Bal Gibi Tatlı Yaşam
- EKREM KARADAĞ

- 15 Eki
- 1 dakikada okunur

Ömrü boyunca hiç bal yememiş bir insan yediği bir şey sonrasında “bal gibi tatlıydı” demesi, kadar ilginç ve de tezat bir şey olamaz.
O kişinin yaşamış olduğu tatlı algısı duyumsaldır.
Rakı içmemiş kişilerin zararları dışında rakıyı kötülemeleri aynı özellik yansımalarıdır. Tatlı ve kötü duyumsal algılama şeklinden ibarettir. Yediğimiz, içtiğimiz gıda maddeleri bile aşırı yenildiğinde yararlarından çok insan bedenine zarar vermektedir.

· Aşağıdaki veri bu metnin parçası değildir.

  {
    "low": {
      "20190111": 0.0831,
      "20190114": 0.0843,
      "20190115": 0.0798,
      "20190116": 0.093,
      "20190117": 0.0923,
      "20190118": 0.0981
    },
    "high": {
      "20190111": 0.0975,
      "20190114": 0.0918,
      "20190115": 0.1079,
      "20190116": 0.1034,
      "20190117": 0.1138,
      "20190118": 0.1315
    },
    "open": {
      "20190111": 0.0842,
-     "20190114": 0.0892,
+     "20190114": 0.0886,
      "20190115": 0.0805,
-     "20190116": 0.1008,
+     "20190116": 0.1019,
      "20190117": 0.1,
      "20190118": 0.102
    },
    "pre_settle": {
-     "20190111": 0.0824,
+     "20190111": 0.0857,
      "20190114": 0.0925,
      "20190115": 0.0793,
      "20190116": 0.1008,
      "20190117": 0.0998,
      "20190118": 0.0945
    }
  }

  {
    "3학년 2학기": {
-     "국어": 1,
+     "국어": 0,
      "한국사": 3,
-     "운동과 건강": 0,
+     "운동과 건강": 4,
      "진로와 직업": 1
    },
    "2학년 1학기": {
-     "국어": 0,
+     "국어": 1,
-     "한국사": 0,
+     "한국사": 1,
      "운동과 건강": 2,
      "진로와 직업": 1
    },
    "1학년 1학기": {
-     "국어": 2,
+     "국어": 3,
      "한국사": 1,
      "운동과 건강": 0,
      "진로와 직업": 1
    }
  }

Beslenme yöresel, kültürel ve damak tadı ilintilidir, kontrolsüz alındığında yararından çok zararları tartışılmaktadır.
Artık üç beyaz diye adlandırılan un, şeker ve tuz maddelerinden korunma yöntemlerinin öğretildiği çağ yaşanılmaktadır, kırmızı et aşırı yenildiğinde kısmi körlük yaptığı bilimsel olarak ispatlanmıştır.
Yaşamı tatlı kılmanın kuralları bilinçli beslenmeden geçmektedir.

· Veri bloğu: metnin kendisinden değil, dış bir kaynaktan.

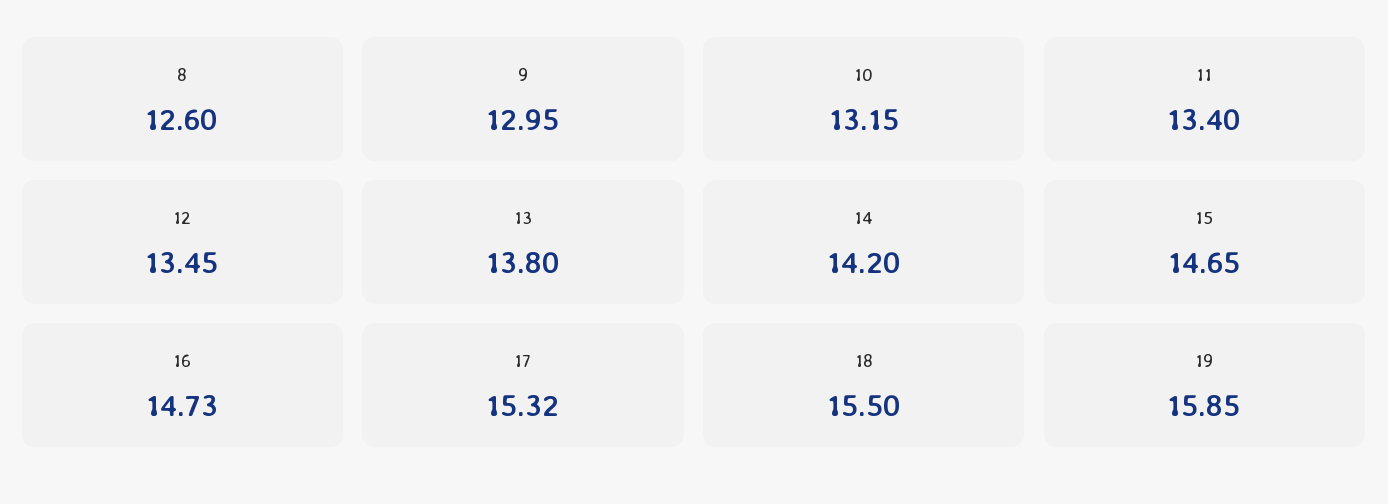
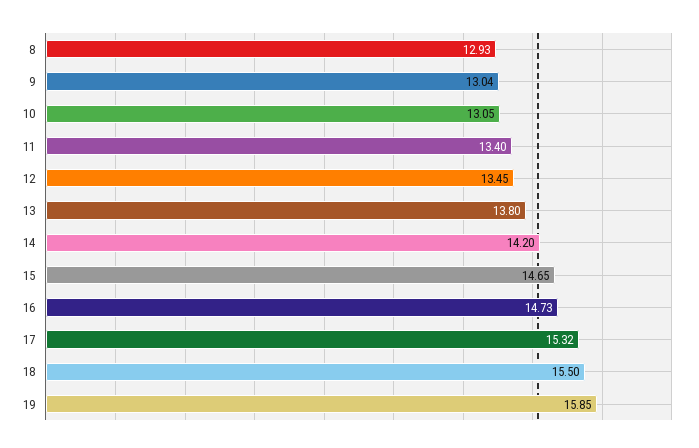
  {
-   "8": 12.6,
+   "8": 12.93,
-   "9": 12.95,
+   "9": 13.04,
-   "10": 13.15,
+   "10": 13.05,
    "11": 13.4,
    "12": 13.45,
    "13": 13.8,
    "14": 14.2,
    "15": 14.65,
    "16": 14.73,
    "17": 15.32,
    "18": 15.5,
    "19": 15.85
  }

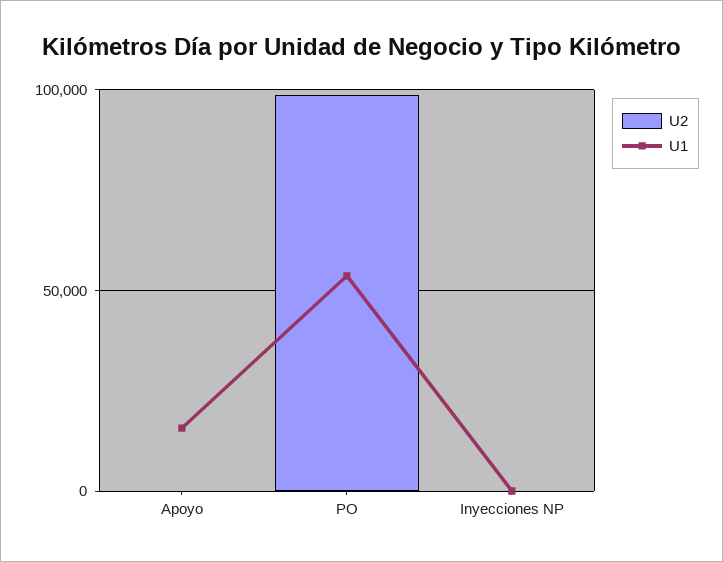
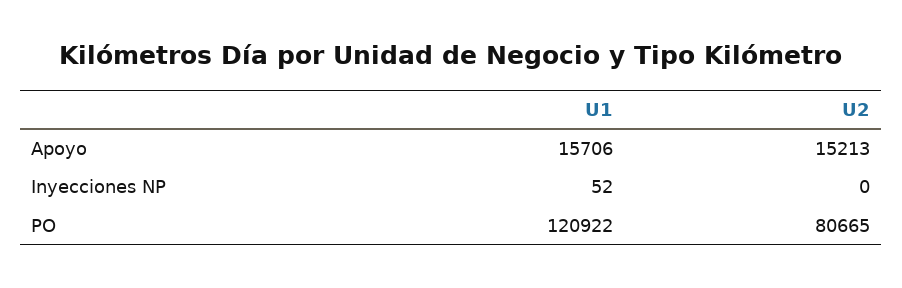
  {
    "U2": {
-     "Apoyo": 0,
+     "Apoyo": 15213,
-     "PO": 100000,
+     "PO": 80665,
      "Inyecciones NP": 0
    },
    "U1": {
      "Apoyo": 15706,
-     "PO": 55000,
+     "PO": 120922,
      "Inyecciones NP": 52
    }
  }

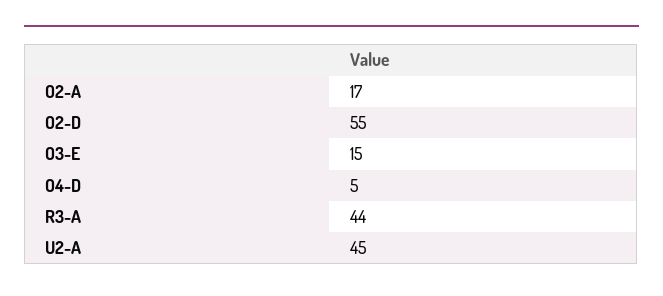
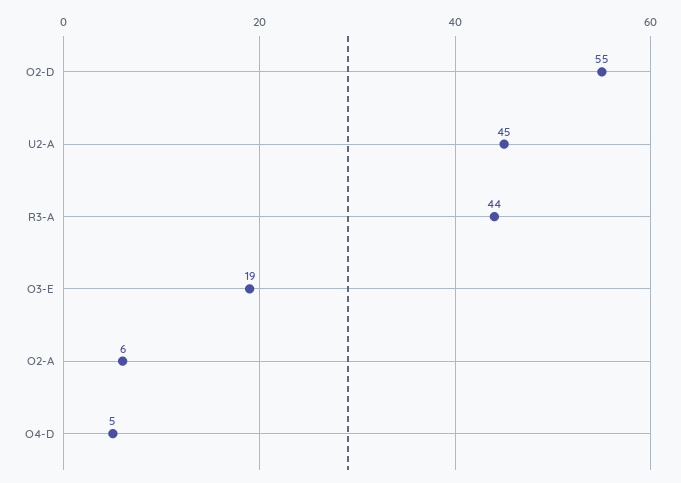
  {
-   "O2-A": 17,
+   "O2-A": 6,
    "O2-D": 55,
-   "O3-E": 15,
+   "O3-E": 19,
    "O4-D": 5,
    "R3-A": 44,
    "U2-A": 45
  }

İç Anadolulu öğretmen arkadaşım ortaokul çağlarında küçük kardeşiyle okumak üzere beraber kalmaktadır, canı kavun çeker ve alır, güzelce dilimler ders çalışan kardeşini de afiyetle yemek üzere çağırır. Birlikte yemeye başlarlar, lakin kavun tatsızdır ama bitirirler.
Sonra kardeşine döner ve sorar; “kavun nasıldı” der.
Kardeş de, “ağabey sağ ol bal gibi tatlıydı” der.
Onun üzerine “oğlum biz hiç bal yemedik ki” der, “nereden biliyorsun bal tadını” deyince, kardeş de, “hiç ağabey yemeyip dökmektense öylesine tatlandırdım işte” der.
Ders verir nitelikte değil midir?
İşte önemli olan hayatı bal gibi tatlı yaşamaktır.